You Don’t Need to Convince Everyone

One of the most freeing realisations I’ve had is this, not everyone deserves access to the details of my pain. 

Someone somewhere gets it though, we are not alone in our pelvic pain fight! Don’t hide don’t be on the defensive lay your ground work down and concentrate on your pelvic pain journey see how far you have come and congratulate yourself and your success big or small edging closer to the relief you deserve, do it for yourself.

Some people don’t have the capacity to understand chronic illness. Some haven’t lived in a body that doesn’t cooperate. Some are protecting themselves from the reality that pain doesn’t always have a fix. Or that it would never happen to them ever… I believed that to once, but I was dreaming; life isn’t fair like that. But it doesn’t mean the end of my life, I also learnt that the hard way through a lot of reshaping coping technique’s, learning to support myself, holding myself up mentally and emotionally, advocating my needs relentlessly, relearning my own inner strength and getting to know this new version of myself thats living with unseen physical tiers/layers of chronic pelvic pain.

Endometriosis of the bladder and bowel, Pudendal Neuralgia, Myofascial Pelvic Pain Syndrome Trigger points/Nodules.

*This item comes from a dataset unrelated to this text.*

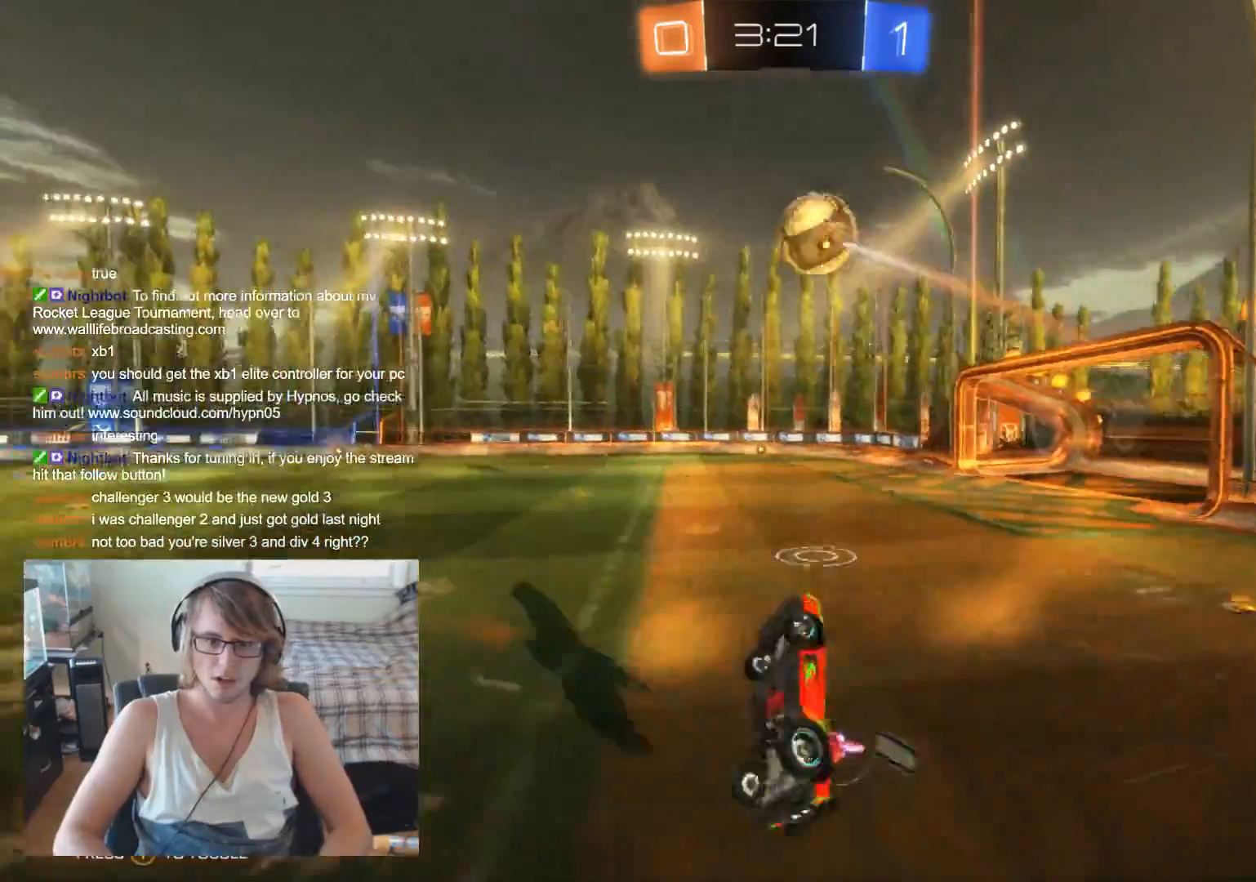
{"buttons": ["R2"], "left_stick": "right", "right_stick": "center", "events": [[200, "R2", "down"], [500, "left_stick", "right"]]}
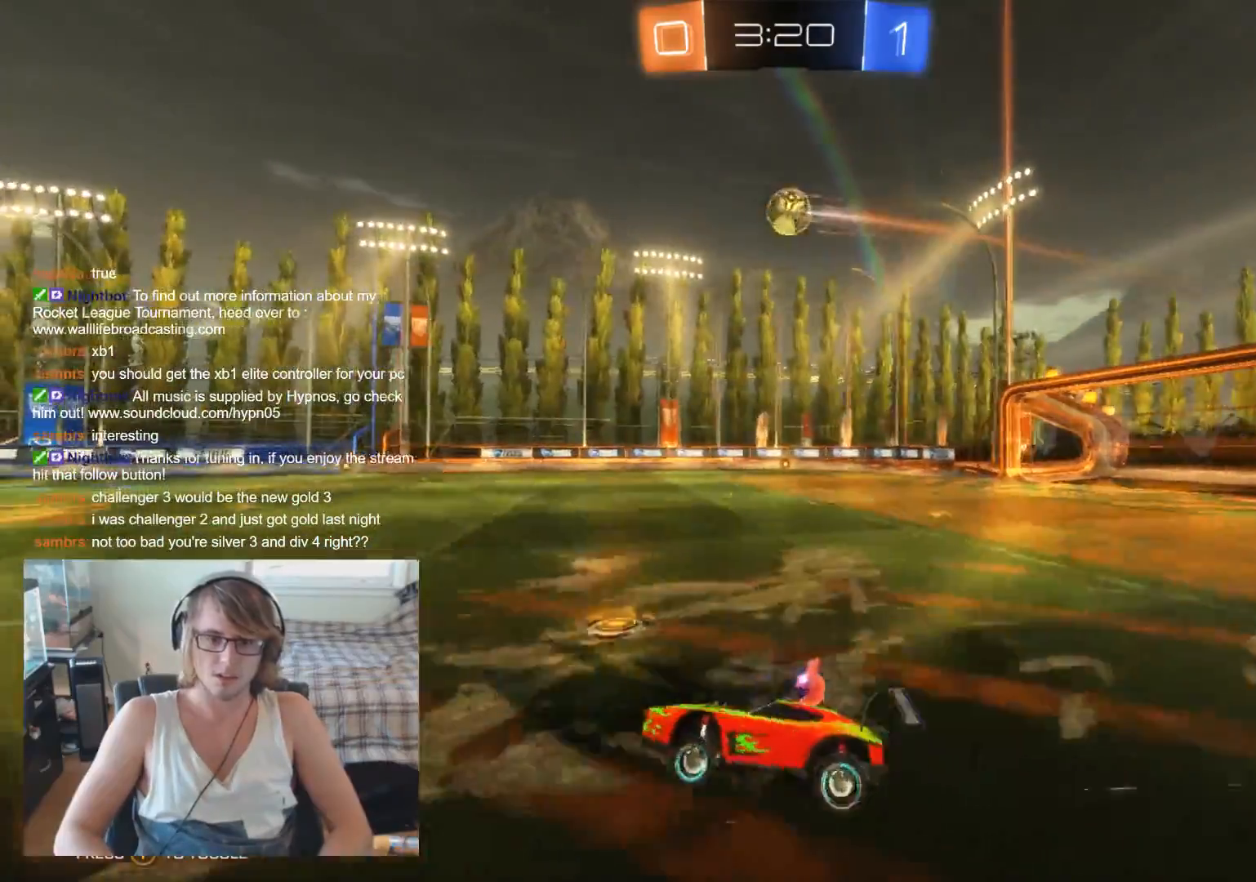
{"buttons": ["R2"], "left_stick": "right", "right_stick": "center", "events": [[100, "B", "down"], [233, "B", "up"], [333, "B", "down"], [433, "B", "up"]]}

It involves, urology, gynaecology, gp, pain specialist, physio, chronic pain psychologist, scans, MRIS, procedures and surgeries.

ALOT

Im congratulating myself for all I have achieved to get to where I am now and so should you! You’re a fabulous miracle, beautiful woman and doing your best.

Let’s be positive for a moment focus on your truth…

Visualise your happy place

INHALE  – 4 Seconds

EXHALE – 7 Seconds and read on!

Someone’s inability to hold your truth surrounding unseen chronic pelvic pain does not invalidate it. They just don’t have the right to access it anymore.

You are allowed to choose, who you explain things to, how much you share also when you stop trying to justify your experience.

You don’t owe anyone proof of suffering.

Reframing the Narrative

When someone’s response makes you feel dramatic, try this gentle reframe: 

This reaction is about their understanding of pain, not the legitimacy of mine.

Your pain is real even when it is doubted.

Your exhaustion is valid even when it is unseen.

Your need for rest is justified even when it inconveniences others.

To Anyone Reading This Who Feels the Same

If you’ve ever walked away from a conversation feeling smaller…

If you’ve ever apologised for being in pain…

If you’ve ever questioned your own reality because of someone else’s reaction…

Please hear this clearly:

You are not too much.

You are not exaggerating.

You are responding appropriately to a body that is under constant strain.

The goal is not to be believed by everyone.

The goal is to believe in yourself beautiful and to surround yourself (when possible) with people who don’t require you to prove your pain, who freely give compassion/unconditional love.. a safe space/person with enough common sense to validate your pain for exactly what it is 🩷

Your experience is real.

Even when it’s invisible.

Even when it’s misunderstood.

Even when others can’t sit with it.

And you are allowed to take up space with it.

Its your bubble no-one has the right to pop it, unless you give them permission to do so, your space is valuable and so is your time and energy cause we all know its not in unlimited supply with chronic pain.

Set your ground rules and boundaries and who gets access to you, your pain and your time.